The occurrence of chronic stress, depression, and anxiety can increase nociception in humans and may facilitate the transition from localized to chronic widespread pain. The mechanisms underlying chronic widespread pain are still unknown, hindering the development of effective pharmacological therapies. Here, we exposed C57BL/6J mice to chronic unpredictable stress (CUS) to investigate how persistent stress affects nociception. Next, mice were treated with multiple intramuscular nerve growth factor (NGF) injections, which induced chronic widespread nociception. Thus, combination of CUS and NGF served as a model where psychophysiological impairment coexists with long-lasting hyperalgesia. We found that CUS increased anxiety- and depression-like behavior and enhanced basal nociception in mice. When co-applied with repeated NGF injections, CUS elicited a sustained long-lasting widespread hyperalgesia. In order to evaluate a potential therapeutic strategy for the treatment of chronic pain associated with stress, we hypothesized that the endocannabinoid system (ECS) may represent a target signaling system.
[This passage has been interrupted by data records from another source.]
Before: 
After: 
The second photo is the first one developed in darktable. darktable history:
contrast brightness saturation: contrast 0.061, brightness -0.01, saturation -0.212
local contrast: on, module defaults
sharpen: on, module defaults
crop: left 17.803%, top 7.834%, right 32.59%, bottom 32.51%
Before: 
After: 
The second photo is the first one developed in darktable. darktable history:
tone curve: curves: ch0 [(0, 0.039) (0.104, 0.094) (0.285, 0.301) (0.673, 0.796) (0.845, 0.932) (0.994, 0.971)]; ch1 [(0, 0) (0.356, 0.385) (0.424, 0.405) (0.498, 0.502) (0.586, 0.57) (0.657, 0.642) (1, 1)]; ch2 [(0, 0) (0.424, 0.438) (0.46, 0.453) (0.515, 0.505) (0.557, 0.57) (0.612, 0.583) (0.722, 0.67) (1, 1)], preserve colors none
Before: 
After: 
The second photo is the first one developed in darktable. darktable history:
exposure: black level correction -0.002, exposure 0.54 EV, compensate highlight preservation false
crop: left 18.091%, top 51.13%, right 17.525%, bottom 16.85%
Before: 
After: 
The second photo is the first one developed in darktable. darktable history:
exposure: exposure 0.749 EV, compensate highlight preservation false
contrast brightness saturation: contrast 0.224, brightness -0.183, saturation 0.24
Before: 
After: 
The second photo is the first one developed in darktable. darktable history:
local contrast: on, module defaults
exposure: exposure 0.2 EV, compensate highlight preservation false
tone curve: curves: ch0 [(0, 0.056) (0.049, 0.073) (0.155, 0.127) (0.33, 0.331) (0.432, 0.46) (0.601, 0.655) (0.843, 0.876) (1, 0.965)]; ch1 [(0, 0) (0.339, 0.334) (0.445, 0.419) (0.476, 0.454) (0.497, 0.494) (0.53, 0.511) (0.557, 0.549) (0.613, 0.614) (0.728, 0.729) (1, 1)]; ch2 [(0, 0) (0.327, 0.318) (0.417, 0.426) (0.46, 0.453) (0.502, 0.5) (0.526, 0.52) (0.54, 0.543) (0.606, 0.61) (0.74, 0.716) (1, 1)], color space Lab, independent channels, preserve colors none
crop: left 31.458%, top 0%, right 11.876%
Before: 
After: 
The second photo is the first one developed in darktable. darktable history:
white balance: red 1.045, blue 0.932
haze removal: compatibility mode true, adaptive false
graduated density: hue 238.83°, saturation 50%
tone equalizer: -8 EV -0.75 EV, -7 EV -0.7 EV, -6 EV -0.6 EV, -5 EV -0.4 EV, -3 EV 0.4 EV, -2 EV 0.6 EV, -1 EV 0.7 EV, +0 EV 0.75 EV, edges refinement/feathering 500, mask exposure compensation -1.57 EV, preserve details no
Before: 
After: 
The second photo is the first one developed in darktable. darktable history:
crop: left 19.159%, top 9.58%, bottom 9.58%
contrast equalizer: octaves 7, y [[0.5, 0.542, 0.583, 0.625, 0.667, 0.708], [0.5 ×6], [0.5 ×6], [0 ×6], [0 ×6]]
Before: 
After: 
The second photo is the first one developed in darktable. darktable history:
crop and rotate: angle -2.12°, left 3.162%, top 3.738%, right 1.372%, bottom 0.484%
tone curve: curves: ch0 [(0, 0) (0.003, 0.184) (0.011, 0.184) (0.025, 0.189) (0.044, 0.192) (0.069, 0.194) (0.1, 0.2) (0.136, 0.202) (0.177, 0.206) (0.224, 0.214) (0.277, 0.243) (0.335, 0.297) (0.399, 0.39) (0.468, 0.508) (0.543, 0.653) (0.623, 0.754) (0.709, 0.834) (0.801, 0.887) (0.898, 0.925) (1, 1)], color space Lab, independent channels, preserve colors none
We found that URB597, an inhibitor of the anandamide-degrading enzyme fatty acid amide hydrolase (FAAH), and JZL184, an inhibitor of the 2-arachidonoyl glycerol-degrading enzyme monoacylglycerol lipase (MAGL), increased eCB levels in the brain and periphery and were both effective in reducing CUS-induced anxiety measured by the light-dark test and CUS-induced thermal hyperalgesia. Remarkably, the long-lasting widespread hyperalgesia induced by combining CUS and NGF was effectively reduced by URB597, but not by JZL184. Simultaneous inhibition of FAAH and MAGL did not improve the overall therapeutic response. Therefore, our findings indicate that enhancement of anandamide signaling with URB597 is a promising pharmacological approach for the alleviation of chronic widespread nociception in stress-exposed mice, and thus, it could represent a potential treatment strategy for chronic pain associated with neuropsychiatric disorders in humans.

摘要

慢性应激、抑郁和焦虑的出现会增加人类的痛觉感受,并可能促使疼痛从局部疼痛转变为慢性广泛性疼痛。慢性广泛性疼痛的潜在机制仍然未知,这阻碍了有效药物治疗方法的开发。在此,我们将C57BL/6J小鼠暴露于慢性不可预测应激(CUS)中,以研究持续应激如何影响痛觉感受。接下来,给小鼠多次肌肉注射神经生长因子(NGF),这会诱发慢性广泛性痛觉过敏。因此,CUS和NGF的联合作用构成了一个心理生理损伤与持久痛觉过敏并存的模型。我们发现,CUS增加了小鼠的焦虑样和抑郁样行为,并增强了基础痛觉感受。当与重复注射NGF联合应用时,CUS引发了持续的、持久的广泛性痛觉过敏。为了评估一种治疗与应激相关的慢性疼痛的潜在治疗策略,我们假设内源性大麻素系统(ECS)可能是一个目标信号系统。我们发现,URB597(一种花生四烯乙醇胺降解酶脂肪酸酰胺水解酶(FAAH)的抑制剂)和JZL184(一种2-花生四烯酰甘油降解酶单酰甘油脂肪酶(MAGL)的抑制剂)可提高大脑和外周组织中的内源性大麻素(eCB)水平,并且二者均能有效减轻通过明暗试验测得的CUS诱导的焦虑以及CUS诱导的热痛觉过敏。值得注意的是,URB597可有效减轻CUS和NGF联合诱导的持久广泛性痛觉过敏,但JZL184则不能。同时抑制FAAH和MAGL并不能改善整体治疗效果。因此,我们的研究结果表明,用URB597增强花生四烯乙醇胺信号传导是一种有前景的药理学方法,可减轻应激暴露小鼠的慢性广泛性痛觉过敏,因此,它可能是治疗人类与神经精神疾病相关的慢性疼痛的一种潜在治疗策略。